Sensitive topics and or questions are defined as the following for the purpose of classifying negligible risk research: 

  • Topics, questions or activities that deal with areas that are private, stressful or sacred (as perceived by the participant. E.g. research into sexual or religious practices, death or dying, birth, pregnancy, illness, mental health, grief, sexual abuse, violence, drug use, discrimination, displacement, migration or homelessness.  
  • Studies where there is a possibility that research may reveal illegal or embarrassing information that is stigmatizing, incriminating or may impact employability in some way. E.g. research that may reveal illegal behaviours as part of the data collection. 
  • Researching the ‘vested interests’ of the powerful in society where researchers may trespass into areas that involve some sort of social conflict. E.g. investigating participants’ opinions of public policy in politically unstable countries, or among migrants, refugees, ethnic minority groups or low-income groups. 
1
What is Inconvenience?

Inconvenience is less serious than discomfort. Examples of inconvenience may include completing an online anonymous survey containing non-sensitive questions, observing people using a public space or analysing de-identified datasets. By comparison, examples of discomforts may include minor side-effects of medication, the discomforts related to measuring blood pressure, and anxiety induced by an interview.

1
What if my research is more than Negligible Risk?
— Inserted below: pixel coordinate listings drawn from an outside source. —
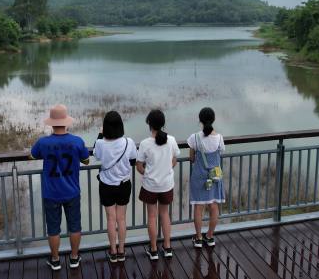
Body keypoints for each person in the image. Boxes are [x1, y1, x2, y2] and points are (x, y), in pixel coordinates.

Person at [29, 104, 90, 271]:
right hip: (72, 191)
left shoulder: (43, 142)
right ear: (66, 122)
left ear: (51, 123)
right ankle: (74, 258)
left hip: (51, 193)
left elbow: (32, 154)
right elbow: (86, 160)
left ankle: (55, 260)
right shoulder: (77, 141)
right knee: (75, 226)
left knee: (54, 229)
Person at [93, 111, 137, 263]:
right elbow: (132, 160)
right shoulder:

If you are conducting more than negligible risk research (i.e., low risk or greater than low risk research) you will be required to obtain ethical approval in accordance with the requirements of the National Statement.

Applications for low risk research are to be submitted to your relevant Human Research Advisory Panel (HREAP). Applications for more than low risk research are to be submitted to the Human Research Ethics Committee (HREC).
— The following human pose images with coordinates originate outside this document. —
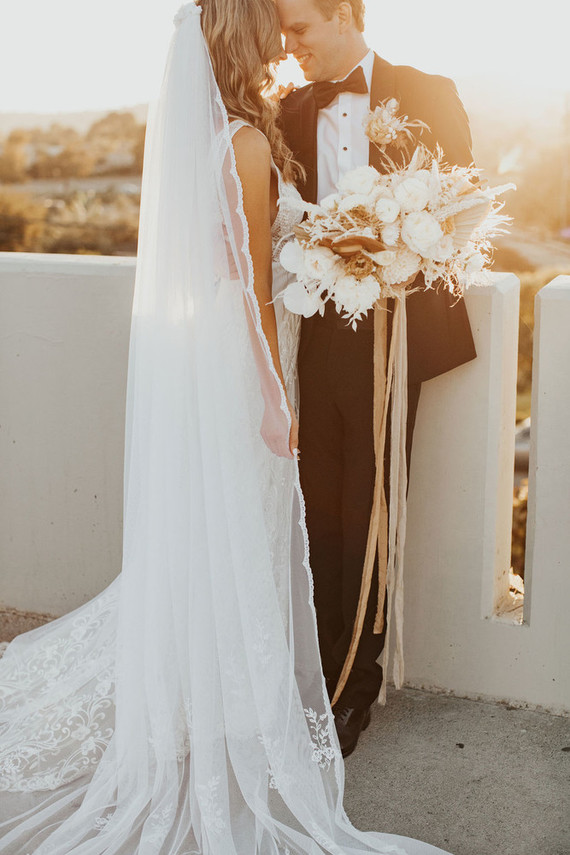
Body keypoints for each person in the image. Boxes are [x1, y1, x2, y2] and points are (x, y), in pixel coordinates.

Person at [0, 2, 454, 853]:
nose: (290, 43)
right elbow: (249, 279)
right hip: (260, 357)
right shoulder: (253, 135)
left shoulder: (284, 121)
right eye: (277, 33)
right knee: (249, 528)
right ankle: (240, 690)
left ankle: (266, 675)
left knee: (256, 527)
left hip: (337, 346)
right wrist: (272, 392)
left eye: (300, 29)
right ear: (246, 43)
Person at [277, 0, 477, 757]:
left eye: (299, 29)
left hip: (391, 335)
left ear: (341, 14)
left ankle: (354, 688)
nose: (289, 47)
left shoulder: (427, 91)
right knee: (317, 502)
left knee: (370, 507)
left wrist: (394, 248)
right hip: (313, 330)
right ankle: (316, 670)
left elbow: (458, 209)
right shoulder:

If you are still unsure whether your research is negligible risk, please contact the Human Ethics Team for guidance and advice.

1
Submission requirements

To submit the application form you need to complete the following steps:

  1. Attach your completed Negligible Risk Research Application Form (and all corresponding documents) to an email.
  2. Attach an email or letter of support for the project from Head of School (if applicable)
  3. In the cc section of the email, copy in the named student investigator and co-investigators listed on the application (if applicable).
  4. The person listed as the Chief Investigator must send the application using their work email address.
  5. Submit email to humanethics@unsw.edu.au with Negligible Risk Research Application marked in the ‘subject’ title section of the email.
  6. Your form will be reviewed by the Human Research Advisory Panel (HREAP) Executive at its next available meeting. 
1
Head of School Approval

All ethics submissions must be supported by a letter or email of support from the head of school*, before it can be accepted for review.  Generally this is an email provided by the head of school confirming that they have reviewed the project and are happy for it to proceed. A letter of support from the head of school must support all new human research applications unless an arrangement between the head of school and the Research Ethics Compliance Support (RECs) office has been established. The letter must indicate that the head of school has reviewed the human research application and confirm support of the application.
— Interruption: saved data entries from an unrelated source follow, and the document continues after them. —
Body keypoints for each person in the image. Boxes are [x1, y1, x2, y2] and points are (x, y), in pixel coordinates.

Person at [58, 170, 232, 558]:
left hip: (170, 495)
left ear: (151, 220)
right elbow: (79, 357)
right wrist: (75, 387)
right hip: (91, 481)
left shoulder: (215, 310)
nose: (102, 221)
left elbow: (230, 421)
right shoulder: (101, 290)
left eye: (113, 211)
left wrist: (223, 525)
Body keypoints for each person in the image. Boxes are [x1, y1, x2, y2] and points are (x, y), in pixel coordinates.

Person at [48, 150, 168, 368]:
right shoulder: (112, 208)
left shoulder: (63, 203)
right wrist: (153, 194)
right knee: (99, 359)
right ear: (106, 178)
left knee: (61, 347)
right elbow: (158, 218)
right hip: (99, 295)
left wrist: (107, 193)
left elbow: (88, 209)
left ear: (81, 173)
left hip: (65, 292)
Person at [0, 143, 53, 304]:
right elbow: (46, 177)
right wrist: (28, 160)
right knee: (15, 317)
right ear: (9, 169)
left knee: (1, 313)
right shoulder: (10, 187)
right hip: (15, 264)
A letter of support from the head of school is not required for the following schools. The Chief Investigator must copy in the head of school on the submission email. 

  • Built Environment - Low and Negligible Risk Research Only
  • Social Policy Research Centre
  • Centre for Social Research and Health
  • School of Optometry and Vision Science

A letter of support from the head of school is not required for the following school. The HREC/HREAP Secretariat will provide a monthly report of applications received from this school on the 1st of each month.

  • Business School

Where the Chief Investigator is also the head of school a letter of support must be obtained from an alternate authority such as the deputy head of school or the dean.